Problem A →
Answer these questions about the speech.
(i) How many Americans does the speaker say are classed as belonging to the Nationality Groups?
(ii) Whose permission was the speaker told would be needed to belong to the Germanic group?
(iii) What kind of national policy does the speaker urge everyone to stand behind?

Exercise passage →

Someone told me there are 20 million Americans that are classed as belonging to the Nationality Groups. I asked a few minutes ago why aren't there 180 million that belong to the same groups. We all came from somewhere, that's sure.
I asked, "Why don't I belong to the Germanic, with my name?" Well, I was told I would have to get the permission of, I think it was, my great-great-grandfather.
In any event, what I am saying in this awkward fashion is that I have difficulty in addressing a group when I feel that they are different from other Americans. All of us are Americans. I don't know how to speak to a Jewish group or a Catholic group or a Presbyterian group, or any other. I like to talk to Americans.
So as I welcome you here to our Capital City for your conferences, I would very much like to urge that all of us, in these days which seem now to be unusually troublous--with at least what seems to be troublemakers trying to come to our country--that we all stand behind a strong, firm, national policy that really spells out our determination to be free, and to help others enjoy the same freedom that we in this Nation won so many years ago.

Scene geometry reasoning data
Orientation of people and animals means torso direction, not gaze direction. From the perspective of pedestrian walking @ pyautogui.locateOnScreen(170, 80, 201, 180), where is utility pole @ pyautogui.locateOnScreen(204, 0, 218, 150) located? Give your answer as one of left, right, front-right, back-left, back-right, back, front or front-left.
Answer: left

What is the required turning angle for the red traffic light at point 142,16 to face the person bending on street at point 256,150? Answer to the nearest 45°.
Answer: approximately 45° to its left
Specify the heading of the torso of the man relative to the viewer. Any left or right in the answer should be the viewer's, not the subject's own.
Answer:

* * *

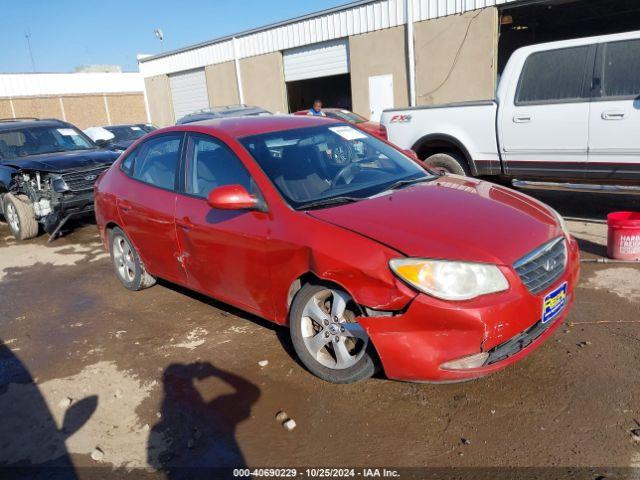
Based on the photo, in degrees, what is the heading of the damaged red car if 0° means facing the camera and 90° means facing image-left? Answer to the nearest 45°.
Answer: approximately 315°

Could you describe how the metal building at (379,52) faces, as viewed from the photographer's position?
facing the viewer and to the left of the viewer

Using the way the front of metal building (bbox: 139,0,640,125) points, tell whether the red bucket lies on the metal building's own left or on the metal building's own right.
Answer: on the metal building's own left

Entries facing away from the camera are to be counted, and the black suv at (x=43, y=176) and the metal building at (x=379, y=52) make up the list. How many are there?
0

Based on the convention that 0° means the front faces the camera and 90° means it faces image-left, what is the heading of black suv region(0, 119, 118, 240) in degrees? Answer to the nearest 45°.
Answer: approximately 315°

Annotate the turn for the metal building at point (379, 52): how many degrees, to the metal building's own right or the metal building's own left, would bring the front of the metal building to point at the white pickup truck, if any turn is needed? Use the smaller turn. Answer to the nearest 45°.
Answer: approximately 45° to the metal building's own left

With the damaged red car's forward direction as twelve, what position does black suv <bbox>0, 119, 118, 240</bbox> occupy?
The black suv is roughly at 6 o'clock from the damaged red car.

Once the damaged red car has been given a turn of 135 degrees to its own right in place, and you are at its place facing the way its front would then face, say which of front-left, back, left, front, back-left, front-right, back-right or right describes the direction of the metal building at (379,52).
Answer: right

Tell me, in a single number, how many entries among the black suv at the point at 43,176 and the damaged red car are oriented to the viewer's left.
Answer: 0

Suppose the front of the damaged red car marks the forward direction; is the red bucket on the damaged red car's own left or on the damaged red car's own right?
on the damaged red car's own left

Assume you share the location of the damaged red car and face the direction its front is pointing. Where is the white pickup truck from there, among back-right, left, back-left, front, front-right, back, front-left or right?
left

Problem B → Retype the lines of the entries starting with the line containing "What is the required" and going on through the line containing "Answer: approximately 45° to its left".

Output A →
(i) 20 million
(ii) The speaker's great-great-grandfather's
(iii) A strong, firm, national policy

Output B →
What is the required turning angle for the red traffic light at point 142,16 to face the person bending on street at point 256,150? Answer to the nearest 45°.
Answer: approximately 45° to its left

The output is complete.